One of the toughest things that needs to be absorbed in this age of indie publishing is that you are basically on your own with advertising who you are and what you do. Thankfully we have this magical world called ‘The Internet’ where you can go trumpet your wares to the masses without being arrested for not having a permit to sell. The problem is, 10 gazillion other people are doing the same thing, clamoring for the ever-ephemeral attention span of the faceless avatars in the crowds surfing by. And shouting over them are the soapbox standing street corner agenda preachers, the chain petition purveyors, the alarming information peddlers, the amazing gaming opportunists, and the craziest captioned cat pictures you’ll ever see. Besides being a great place to let people know what you have been doing, the internet is also an entire colony of circus sideshows, each one a bit more gaudy and noisier than the last. It’s easy to get caught up in the carnival madhouse atmosphere and start shouting your prevailing views on everything from politics to comic books, pop culture current events to toppings on cheeseburgers. I am one opinionated old broad and I have to continually restrain myself from getting embroiled in discussions where things are going to get contentious. I manage not to do that on most days, and I’m getting better at it too; mainly because I want to sell books, and not just to a particular demographic. As much as we all like to think we are objective and non-judgmental, the truth screams at me every time I open my email inbox or enter a social networking site. So I have learned to refrain from getting involved in most dialogues and discussions that are bound to bog down into back and forth slings and arrows.

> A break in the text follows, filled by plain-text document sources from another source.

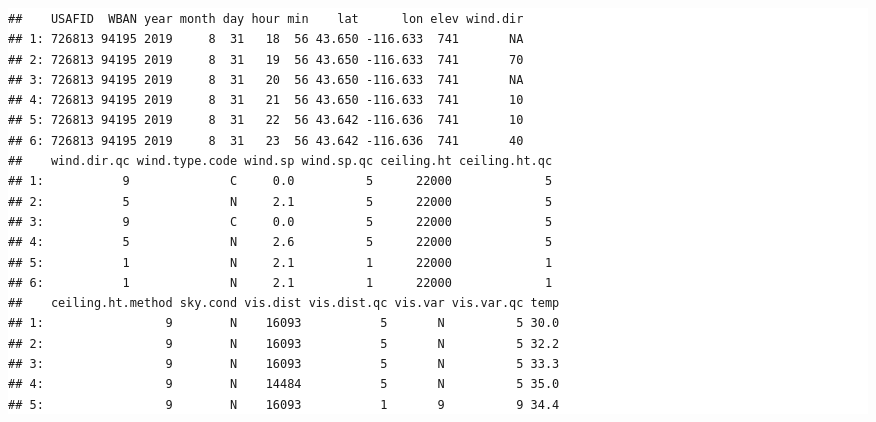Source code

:    ##    USAFID  WBAN year month day hour min    lat      lon elev wind.dir
    ## 1: 726813 94195 2019     8  31   18  56 43.650 -116.633  741       NA
    ## 2: 726813 94195 2019     8  31   19  56 43.650 -116.633  741       70
    ## 3: 726813 94195 2019     8  31   20  56 43.650 -116.633  741       NA
    ## 4: 726813 94195 2019     8  31   21  56 43.650 -116.633  741       10
    ## 5: 726813 94195 2019     8  31   22  56 43.642 -116.636  741       10
    ## 6: 726813 94195 2019     8  31   23  56 43.642 -116.636  741       40
    ##    wind.dir.qc wind.type.code wind.sp wind.sp.qc ceiling.ht ceiling.ht.qc
    ## 1:           9              C     0.0          5      22000             5
    ## 2:           5              N     2.1          5      22000             5
    ## 3:           9              C     0.0          5      22000             5
    ## 4:           5              N     2.6          5      22000             5
    ## 5:           1              N     2.1          1      22000             1
    ## 6:           1              N     2.1          1      22000             1
    ##    ceiling.ht.method sky.cond vis.dist vis.dist.qc vis.var vis.var.qc temp
    ## 1:                 9        N    16093           5       N          5 30.0
    ## 2:                 9        N    16093           5       N          5 32.2
    ## 3:                 9        N    16093           5       N          5 33.3
    ## 4:                 9        N    14484           5       N          5 35.0
    ## 5:                 9        N    16093           1       9          9 34.4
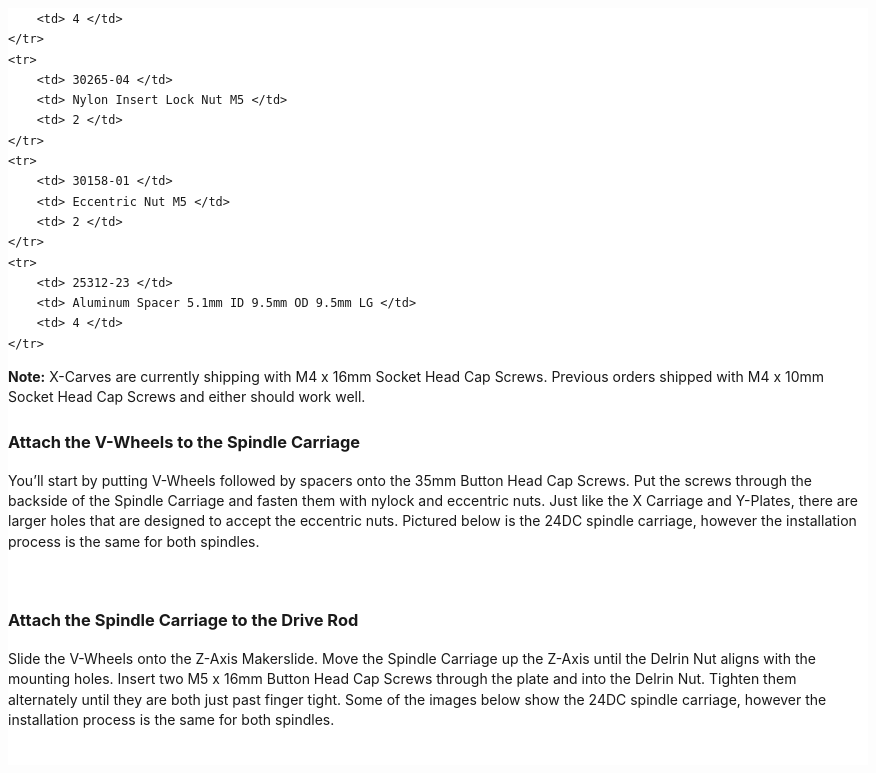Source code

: 		<td> 4 </td>
	</tr>
	<tr>
		<td> 30265-04 </td>
		<td> Nylon Insert Lock Nut M5 </td>
		<td> 2 </td>
	</tr>
	<tr>
		<td> 30158-01 </td>
		<td> Eccentric Nut M5 </td>
		<td> 2 </td>
	</tr>
	<tr>
		<td> 25312-23 </td>
		<td> Aluminum Spacer 5.1mm ID 9.5mm OD 9.5mm LG </td>
		<td> 4 </td>
	</tr>
</table>
<div class="note">
    <i class="fa fa-hand-o-right"></i>
    <span class="note-text">
      <b>Note:</b> X-Carves are currently shipping with M4 x 16mm Socket Head Cap Screws.  Previous orders shipped with M4 x 10mm Socket Head Cap Screws and either should work well.
    </span></div>
<h3 id="attach-v-wheels">Attach the V-Wheels to the Spindle Carriage</h3>
<p>You&#8217;ll start by putting V-Wheels followed by spacers onto the 35mm Button Head Cap Screws. Put the screws through the backside of the Spindle Carriage and fasten them with nylock and eccentric nuts. Just like the X Carriage and Y-Plates, there are larger holes that are designed to accept the eccentric nuts.  Pictured below is the 24DC spindle carriage, however the installation process is the same for both spindles.</p>
<div class="row image-row"><img src="https://dzevsq2emy08i.cloudfront.net/paperclip/project_instruction_image_uploaded_images/831/original/0790.jpg?1425391334" class="thumbnail col-md-3" alt="" /> <img src="https://dzevsq2emy08i.cloudfront.net/paperclip/project_instruction_image_uploaded_images/832/original/0791.jpg?1425391336" class="thumbnail col-md-3" alt="" /> <img src="https://dzevsq2emy08i.cloudfront.net/paperclip/project_instruction_image_uploaded_images/833/original/0793.jpg?1425391337" class="thumbnail col-md-3" alt="" /> <img src="https://dzevsq2emy08i.cloudfront.net/paperclip/project_instruction_image_uploaded_images/843/original/0796.jpg?1425392191" class="thumbnail col-md-3" alt="" /></div>
<h3 id="attach-spindle-carriage">Attach the Spindle Carriage to the Drive Rod</h3>
<p>Slide the V-Wheels onto the Z-Axis Makerslide. Move the Spindle Carriage up the Z-Axis until the Delrin Nut aligns with the mounting holes. Insert two M5 x 16mm Button Head Cap Screws through the plate and into the Delrin Nut. Tighten them alternately until they are both just past finger tight.  Some of the images below show the 24DC spindle carriage, however the installation process is the same for both spindles.</p>
<div class="row image-row"><img src="https://dzevsq2emy08i.cloudfront.net/paperclip/project_instruction_image_uploaded_images/835/original/0803.jpg?1425391471" class="thumbnail col-md-3" alt="" /> <img src="https://dzevsq2emy08i.cloudfront.net/paperclip/project_instruction_image_uploaded_images/836/original/0805.jpg?1425391472" class="thumbnail col-md-3" alt="" /> <img src="https://dzevsq2emy08i.cloudfront.net/paperclip/project_instruction_image_uploaded_images/837/original/0806.jpg?1425391473" class="thumbnail col-md-3" alt="" /> <img src="https://dzevsq2emy08i.cloudfront.net/paperclip/project_instruction_image_uploaded_images/838/original/0808.jpg?1425391474" class="thumbnail col-md-3" alt="" /></div>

Lesson learned: bite your tongue, post what you want them to know about your writing, and then get on with your life. The public doesn’t need to have a ringside seat to my spiritual beliefs, supported social causes, voting record, or what have you to enjoy what I’ve written; and I don’t need to be in everyone’s face 24/7 to share that information either. If I had to choose a way to pass the time, I’d rather do it writing, or promoting what I write, maybe chatting with other creators about what we do and why. Time spent wisely pays dividends; time spent arguing online is time you never get back.
So at least now that we’re bidding goodbye to 2012, I have some things I can look back upon with fondness and recognition for what was achieved, and a clear picture of what I had to let go of and move on from. One of the greatest accomplishments was writing an entire year of this column without missing one single deadline. What’s important about that is not the column itself as much as the positive work habit it enforces of meeting a goal on a regular basis. A writer has got to write, and that I did this year.